Human civilization was built in part on the exploitation of stored energy. Post-World War 2 Western prosperity was built largely on oil, which is a remarkably concentrated energy source. The energy stored in one barrel of oil is said to represent 4.5 man-years of work.
But strange things are happening in the oil market. And, according to Art Berman, they portend drastic and irrevocable social and economic change.
Prices have collapsed and storage is nearly full. The only option for many producers is to shut in their wells. That means no income. Most have considerable debt so bankruptcy is next.
Most people, policy makers and economists are energy blind and cannot, therefore, fully grasp the gravity or the consequences of what is happening.
Energy is the economy and oil is the most important and productive portion of energy. U.S. oil consumption is at its lowest level since 1971 […] As goes oil, so goes the economy: down.
Oil production and price are unlikely to regain late 2018 levels.
So supply will fall; and Berman doubts that there will be a recovery in demand in the third quarter, even if businesses continue to reopen.
That is because we are in a global depression. Unemployment will remain high and consumers will be damaged from lack of income over the months of quarantine. The truth is that I doubt that demand will ever recover.
At best, economies will re-start slowly and fitfully.
Those who see an opportunity for renewable energy in the demise of oil need to think again. The manufacture of solar panels, wind turbines and electric cars depend on diesel all along the supply chain from extraction to distribution of finished products. A world in economic depression will default to the cheapest and most productive fuels. Oil will be cheap and abundant for a long time. There will be little money or appetite for the massive equipment changes that renewable sources require. Climate change will not be high in the consciousness of people struggling to survive.

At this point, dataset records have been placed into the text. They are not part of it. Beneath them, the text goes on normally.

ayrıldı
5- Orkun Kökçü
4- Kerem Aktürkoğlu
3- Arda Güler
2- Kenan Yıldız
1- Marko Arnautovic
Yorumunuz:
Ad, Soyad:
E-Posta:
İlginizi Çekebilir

Berman notes that prominent economist Lawrence Summers has concerns that the U.S. financial system may collapse because of cascading defaults in the real estate and other sectors. (A quarter of renters and mortgage holders failed to make payments in April.)
He also cites Joseph Stiglitz who believes that the current pandemic will affect the developing world more severely than it has developed countries, and that this could lead to mass migrations even more significant than those we have witnessed (out of the Middle East and Africa, for example) in recent years.
But Berman’s area of expertise is the oil market. He is saying that high-cost producers will fail.
Large segments of the U.S. oil industry will have to be nationalized before the year is over. The price of oil is too low to justify the cost of extraction even if storage were available. The value of a barrel of oil, however, is 4.5 man-years of work and that productivity multiplier will be essential if the U.S. economy is to avoid collapse or for it to recover if collapse is unavoidable.
The economy will continue to be dependent on oil. But the game is over for most of the U.S. oil industry. As he puts it, “someone else’s oil will be cheap to buy for years.”
Berman concludes on a philosophical note:
There are few moments when we may truly say that things are different now. This is one of those moments. We do not know what awful form the future may take, what rough beast slouches toward Bethlehem to be born. […]
I hope that we learn to view what is happening as a chance to simplify and to learn to be satisfied with no more than what we need. It is unlikely that we will have much choice.